### PROBLEM REQUIREMENTS:
Transcribe every entry that follows exactly, omitting all pictures.

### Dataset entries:
= Beginning of Section =

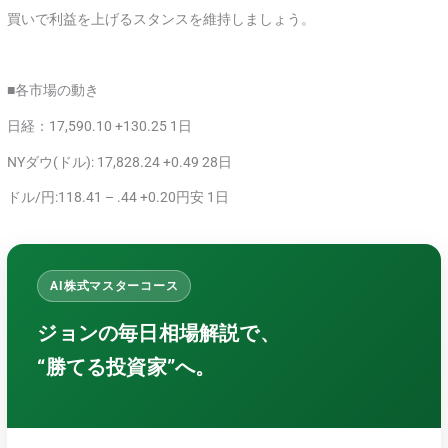
買いで利益を上げるスタンスを維持しましょう。
■各市場の動き
日経：17,590.10 +130.25 1日
NYダウ(ドル): 17,828.24 +0.49 28日
ドル/円:118.41 – .44 +0.20円安 1日
AI株式マスターコース
ジョンの毎日相場解説で、
“勝てる投資家”へ。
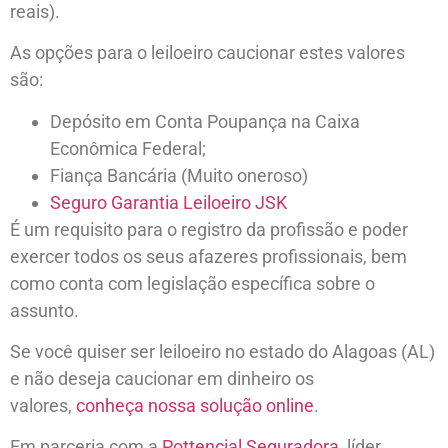
reais).
As opções para o leiloeiro caucionar estes valores
são:
Depósito em Conta Poupança na Caixa
Econômica Federal;
Fiança Bancária (Muito oneroso)
Seguro Garantia Leiloeiro JSK
É um requisito para o registro da profissão e poder
exercer todos os seus afazeres profissionais, bem
como conta com legislação específica sobre o
assunto.
Se você quiser ser leiloeiro no estado do Alagoas (AL)
e não deseja caucionar em dinheiro os
valores,
conheça nossa solução online
.
Em parceria com a
Pottencial Seguradora
, líder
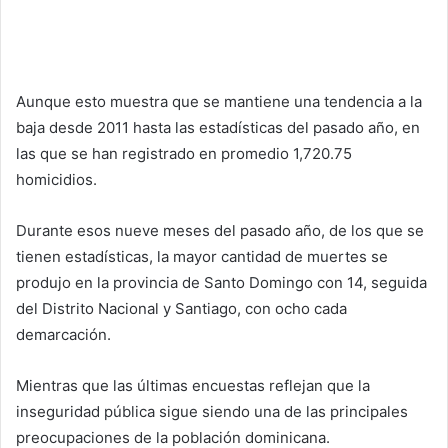
Aunque esto muestra que se mantiene una tendencia a la
baja desde 2011 hasta las estadísticas del pasado año, en
las que se han registrado en promedio 1,720.75
homicidios.
Durante esos nueve meses del pasado año, de los que se
tienen estadísticas, la mayor cantidad de muertes se
produjo en la provincia de Santo Domingo con 14, seguida
del Distrito Nacional y Santiago, con ocho cada
demarcación.
Mientras que las últimas encuestas reflejan que la
inseguridad pública sigue siendo una de las principales
preocupaciones de la población dominicana.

= End of Section =

### YOUR RESPONSE:
買いで利益を上げるスタンスを維持しましょう。
■各市場の動き
日経：17,590.10 +130.25 1日
NYダウ(ドル): 17,828.24 +0.49 28日
ドル/円:118.41 – .44 +0.20円安 1日
AI株式マスターコース
ジョンの毎日相場解説で、
“勝てる投資家”へ。
reais).
As opções para o leiloeiro caucionar estes valores
são:
Depósito em Conta Poupança na Caixa
Econômica Federal;
Fiança Bancária (Muito oneroso)
Seguro Garantia Leiloeiro JSK
É um requisito para o registro da profissão e poder
exercer todos os seus afazeres profissionais, bem
como conta com legislação específica sobre o
assunto.
Se você quiser ser leiloeiro no estado do Alagoas (AL)
e não deseja caucionar em dinheiro os
valores,
conheça nossa solução online
.
Em parceria com a
Pottencial Seguradora
, líder
Aunque esto muestra que se mantiene una tendencia a la
baja desde 2011 hasta las estadísticas del pasado año, en
las que se han registrado en promedio 1,720.75
homicidios.
Durante esos nueve meses del pasado año, de los que se
tienen estadísticas, la mayor cantidad de muertes se
produjo en la provincia de Santo Domingo con 14, seguida
del Distrito Nacional y Santiago, con ocho cada
demarcación.
Mientras que las últimas encuestas reflejan que la
inseguridad pública sigue siendo una de las principales
preocupaciones de la población dominicana.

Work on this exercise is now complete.